Q: How are Amazon GuardDuty detections developed and managed?

Amazon GuardDuty has a team focused on the development, management, and iteration of detections. This produces a steady cadence of new detections in the service and continuous iteration on existing detections. Several feedback mechanisms are built into the service, such as the thumbs up and thumbs down in each security finding found in the GuardDuty UI. This allows customers to provide feedback that is incorporated into future iterations of GuardDuty detections.

Q: Can I write custom detections in Amazon GuardDuty?

No. Amazon GuardDuty removes the heavy lifting and complexity of developing and maintaining your own custom rule sets. New detections are continuously added based on customer feedback and research done by Amazon Web Services services and the GuardDuty team.

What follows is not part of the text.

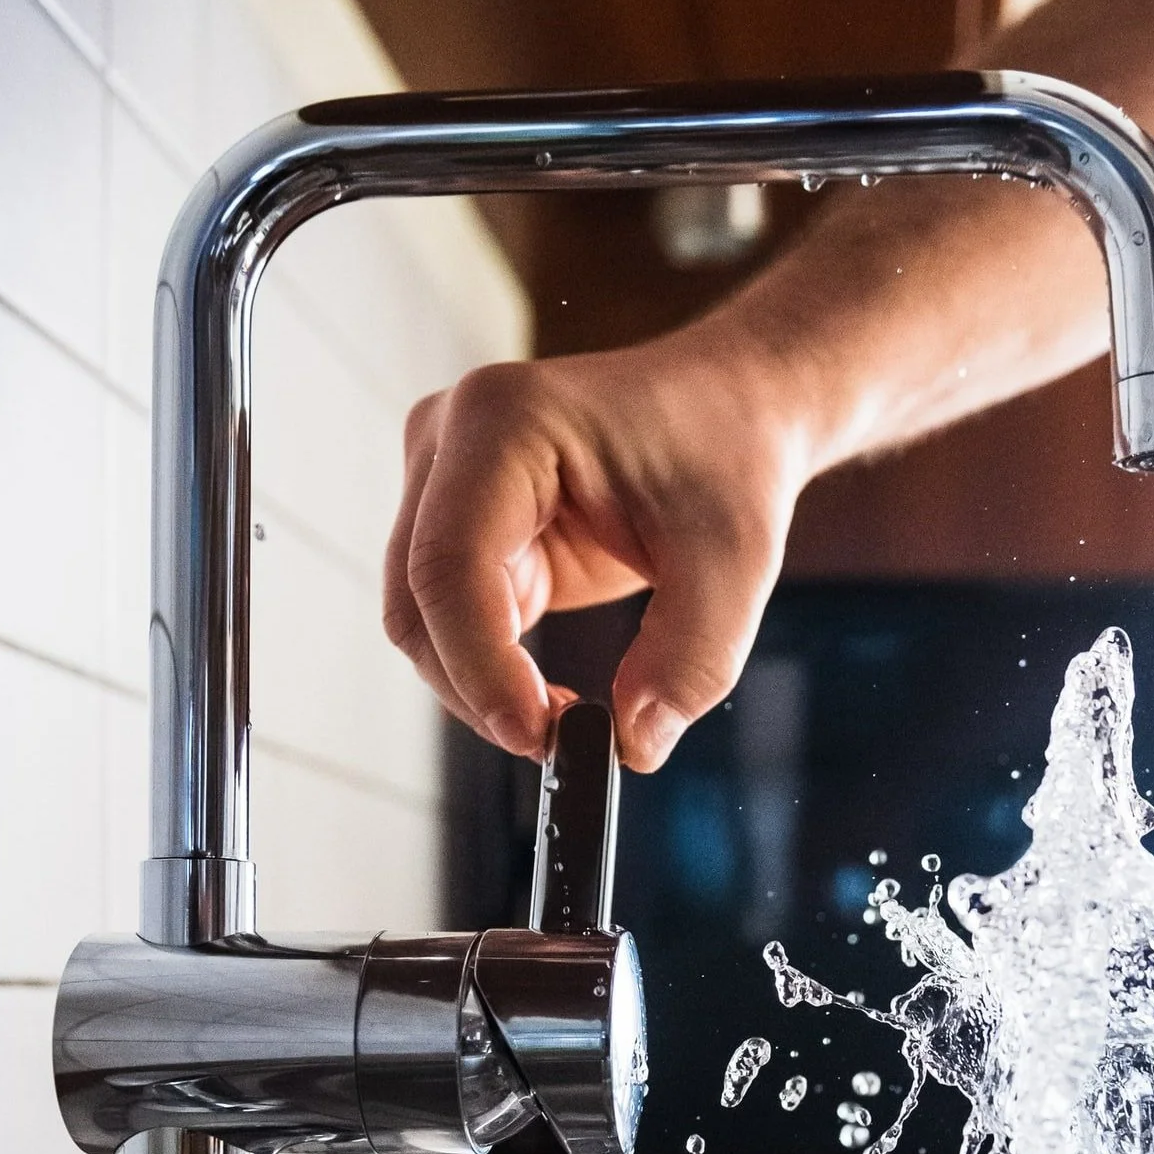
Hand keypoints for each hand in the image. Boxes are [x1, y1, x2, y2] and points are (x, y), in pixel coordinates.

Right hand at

Customer configured customizations include adding your own Threat Lists and IP Safe Lists.

GuardDuty for S3 Protection

Q: I am currently using Amazon GuardDuty, how can I get started with GuardDuty for S3 protection?

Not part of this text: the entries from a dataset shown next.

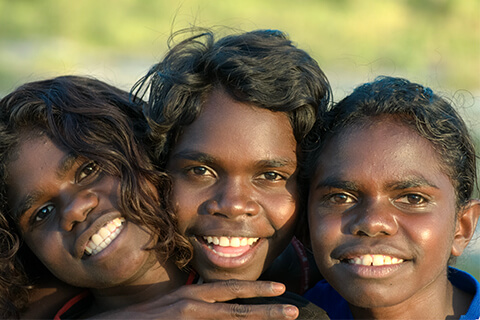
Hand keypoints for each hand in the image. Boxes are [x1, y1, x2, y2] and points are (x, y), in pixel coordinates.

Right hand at [91, 280, 298, 318]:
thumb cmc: (144, 318)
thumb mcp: (174, 307)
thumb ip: (197, 307)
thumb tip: (219, 308)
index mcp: (192, 296)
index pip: (230, 290)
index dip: (256, 290)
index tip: (279, 289)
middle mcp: (191, 305)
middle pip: (237, 308)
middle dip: (267, 309)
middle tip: (293, 309)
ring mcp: (185, 318)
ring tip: (283, 319)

For current accounts, GuardDuty for S3 protection can be enabled in the console or the API. In the GuardDuty console, you can go to the S3 protection page and can enable GuardDuty for S3 protection for your accounts. This will start a 30-day free trial of the GuardDuty for S3 protection.

Q: Is there a free trial of GuardDuty for S3 protection?

Yes, there is a 30-day free trial Amazon Web Services China (Ningxia) region, operated by NWCD Each account, in the region gets a 30-day free trial of the GuardDuty for S3 protection. Accounts that already have GuardDuty enabled will also get 30-days for free of the GuardDuty for S3 protection capability.

Q: I am a new user to Amazon GuardDuty, is GuardDuty for S3 protection enabled by default for my accounts?

Yes. Any new accounts that enable GuardDuty via the console or API will also have GuardDuty for S3 protection turned on by default. New GuardDuty accounts that are created by using the Amazon Organizations "auto-enable" feature, will not have GuardDuty for S3 protection turned on by default unless "auto-enable for S3" is turned on.

Q: Can I enable GuardDuty for S3 protection only, without enabling the full GuardDuty service (VPC Flow Logs, DNS query logs and CloudTrail Management Events)?

The Amazon GuardDuty service must be enabled for GuardDuty for S3 protection to also be available. Current GuardDuty accounts have the option to enable GuardDuty for S3 protection. New GuardDuty accounts will get GuardDuty for S3 protection by default once the GuardDuty service is enabled.

Q: Does GuardDuty monitor all buckets in my account for S3 protection?

Yes. GuardDuty for S3 protection by default monitors all S3 buckets in your environment.

Q: Do I need to turn on Amazon CloudTrail S3 Data Event logging for GuardDuty for S3 protection?

No. GuardDuty has direct access to Amazon CloudTrail S3 Data Event logs and you are not required to enable S3 data event logging in CloudTrail and incur the associated costs. Note that GuardDuty does not store the logs and only uses it for its analysis.